Workers claimed the new no-tax-on-tips deduction 6 million times this season, its first year under the 2025 law

Check and remnants of food on table in restaurant

Roughly 6 million tipped workers in the United States became eligible for a new federal income tax deduction when they filed 2025 returns this spring, and early IRS data shows they used it at a striking rate. By early March 2026, over 3.5 million returns had already claimed the “No Tax on Tips” deduction on the newly created Schedule 1-A, putting the first-season pace on track to match the agency’s own estimate of the entire tipped workforce. The speed of adoption raises pointed questions about whether the deduction changed how tips are reported, not just how they are taxed.

3.5 million claims in weeks signal a reporting shift, not just a tax break

The IRS has long estimated that about 6 million workers report tipped wages each year. That baseline makes the early filing numbers hard to ignore. As of March 8, 2026, the Treasury Department counted over 3.5 million returns claiming the tips deduction, with weeks still remaining in the filing season. If the pace held, claims would approach or match the full 6‑million‑worker estimate by the April deadline.

That near-complete uptake suggests something beyond a simple tax cut. The deduction, created by new Internal Revenue Code section 224, gives workers a direct financial reason to disclose every dollar of tip income on their returns. Before the 2025 law, some tipped workers had an incentive to underreport cash tips because each reported dollar increased their tax bill. The deduction flips that calculus: reported tips now reduce taxable income, so workers gain more by reporting more. The first-season data is consistent with a one-time jump in tip disclosures on W‑2 forms and Form 4137, though the IRS has not yet published a formal breakdown confirming that shift.

Tax practitioners say the volume of early claims is particularly notable because many tipped workers file later in the season. Service-industry employees often wait for help from volunteer preparers or low-cost clinics, which tend to ramp up in late March and early April. The fact that millions of claims arrived before that surge indicates that payroll systems and commercial software integrated the new deduction quickly, making it easy for early filers to capture the benefit.

How Schedule 1-A and penalty relief shaped the rollout

The IRS built new infrastructure to handle the deduction. The agency published Schedule 1‑A as an attachment to Form 1040, bundling the tips deduction alongside parallel breaks for overtime pay, certain car loan interest, and seniors. Worksheets and examples accompanied the form, giving tax preparers and software providers a clear template for the first season. That standardized approach reduced the risk of inconsistent treatment across different software platforms and helped ensure that eligible workers did not miss the new line item.

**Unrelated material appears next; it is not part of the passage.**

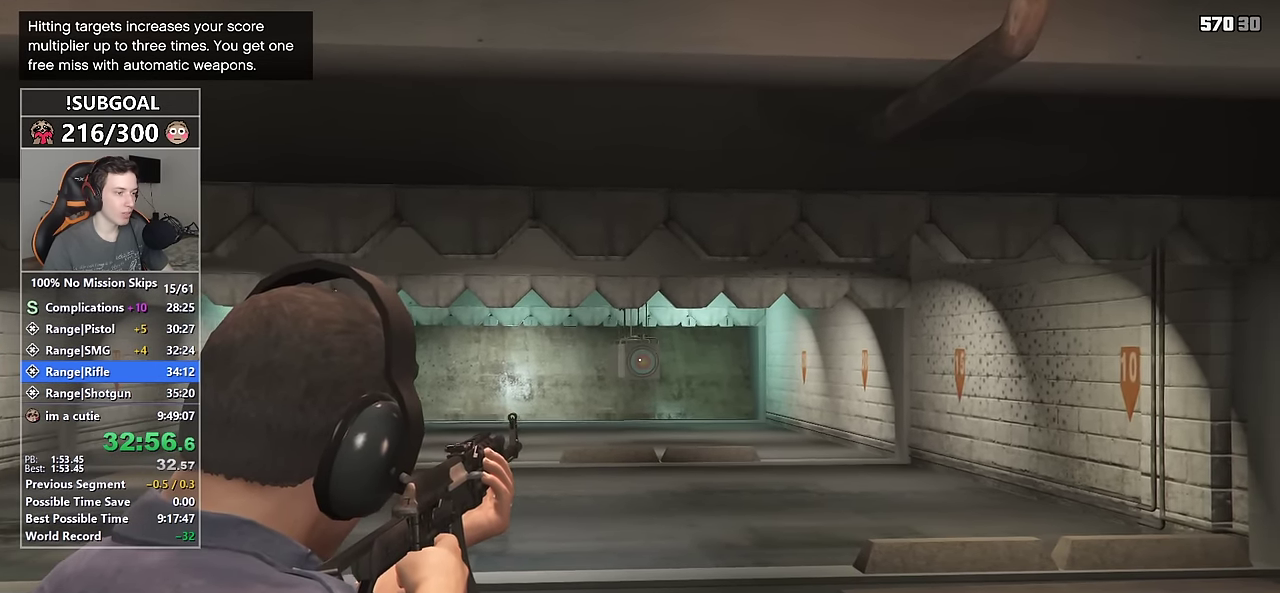
{"keys": [], "mouse": ["right"], "events": [[117, "mouse_left", "down"], [200, "mouse_left", "up"], [350, "mouse_left", "down"], [433, "mouse_left", "up"]]}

Employers faced new information-reporting obligations tied to the deduction, including more detailed tracking of tips and clearer year-end statements. Recognizing that payroll systems needed time to adjust, the IRS issued transitional penalty relief for businesses that fell short of the added requirements during the initial year. That relief lowered the compliance barrier for restaurants, hotels, and other tip-heavy industries, likely contributing to the high claim rate by ensuring that W‑2 data flowed smoothly into returns rather than being held back by fears of technical missteps.

The deduction covers tax years 2025 through 2028, giving workers a four-year window in which reported tips are effectively shielded from federal income tax. For many servers, bartenders, and delivery workers, that means a substantial share of their pay is now treated more favorably than in prior years. In practice, the benefit is most visible in households where tips make up the bulk of earnings; there, the deduction can push taxable income below key thresholds for credits such as the earned income tax credit and the child tax credit, amplifying the overall refund.

What policymakers and auditors will watch next

Even as workers welcome larger refunds, the rapid adoption of the deduction raises long-term policy questions. One concern is whether the incentive to report tips will persist once the novelty of the provision fades. If the first-year spike in claims reflects a one-time cleanup of underreported income, future filing seasons could show steadier, but still elevated, levels of tip reporting. Alternatively, if employers and workers revert to old habits, the initial transparency gains could erode when the deduction expires.

Another open question is how the change will affect payroll taxes and Social Security credits. While the deduction shields tip income from federal income tax, reported tips still factor into Social Security and Medicare taxes. That means workers who now fully report tips may see slightly higher FICA withholding but also stronger earnings records for future benefit calculations. Over time, that trade-off could matter more than the temporary income tax savings, especially for older workers nearing retirement.

For the IRS, the early data offers both reassurance and new monitoring challenges. High participation suggests that the agency’s outreach and form design worked as intended. At the same time, auditors will need to watch for abuse, such as artificially inflating reported tips to maximize deductions. Cross-checks between employer records, point-of-sale systems, and individual returns are likely to become a routine part of enforcement in tip-heavy industries.

For now, the first filing season under “No Tax on Tips” is reshaping how millions of workers interact with the tax system. The deduction has not only cut bills; it appears to have pulled more of the service economy’s cash income into the official record, creating a rare moment where tax relief and improved reporting may be moving in the same direction.